Exercise passage –

Sunday, June 13, 2010

Monday June 14, 2010 last blog!

This is the last bonus to which I referred on Friday. Read it, and explain its significance for 100 points. Leave next to the computer at the beginning of class, as usual. Good Luck. (It has nothing to do with literature.)


Thursday and Friday's notes:
The novel The Great Gatsby by F. Scott Fitzgerald
characters: Nick Carraway (third person limited narrator), Jay Gatsby (working class guy, who while stationed in Louisville, Ky before shipping out to Europe to fight, meets and falls in love with weathy, flighty Daisy Buchanan. She becomes his reason d'etre and he devotes his life to creating the life to which she is accostomed, so that she will leave her husband Tom and be with Gatsby. Unfortunately, this is the 1920's and his easiest option is bootlegging. He owns a chain of drug stores. He represents the nouveau riche, new money, while Tom and Daisy are the established monied, having attended the right schools and a place in the social register.

Daisy Buchanan - Gatsby's love interest; however, when push comes to shove, as in her having killed Myrtle and Gatsby takes the blame, she takes off with her husband Tom.
Tom Buchanan- educated at Yale, privledged, arrogant, racist, anti-semitic, philanderer (having an affair with Myrtle- one of many)
Nick Carraway- Daisy's cousin; in New York and living in West Egg Long Island for the summer, where he meets his neighbor Gatsby.

Things to do –
1. Please write out the part of the class blog post starting at "This is the last" and ending at "do with literature.)".
2. Translate this sentence from the class blog post into Spanish: "He owns a chain of drug stores."

Data –
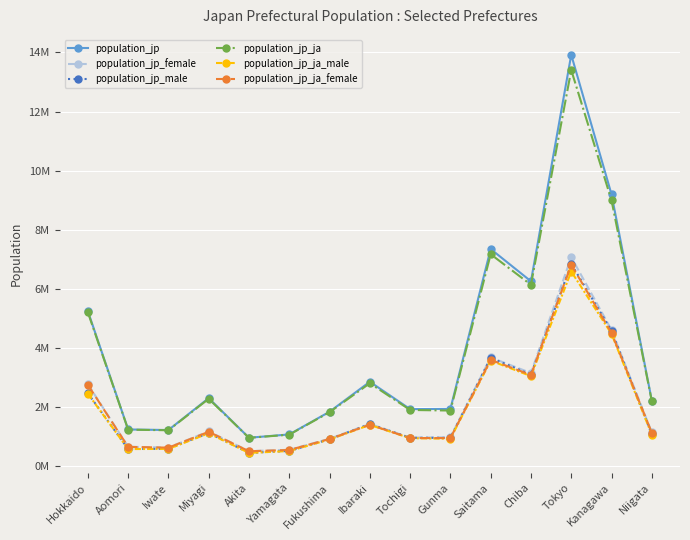

Is it true that population_jp_ja_female equals 631000 at Iwate?

True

Response list –
1.
This is the last bonus to which I referred on Friday. Read it, and explain its significance for 100 points. Leave next to the computer at the beginning of class, as usual. Good Luck. (It has nothing to do with literature.)

2. Es dueño de una cadena de farmacias.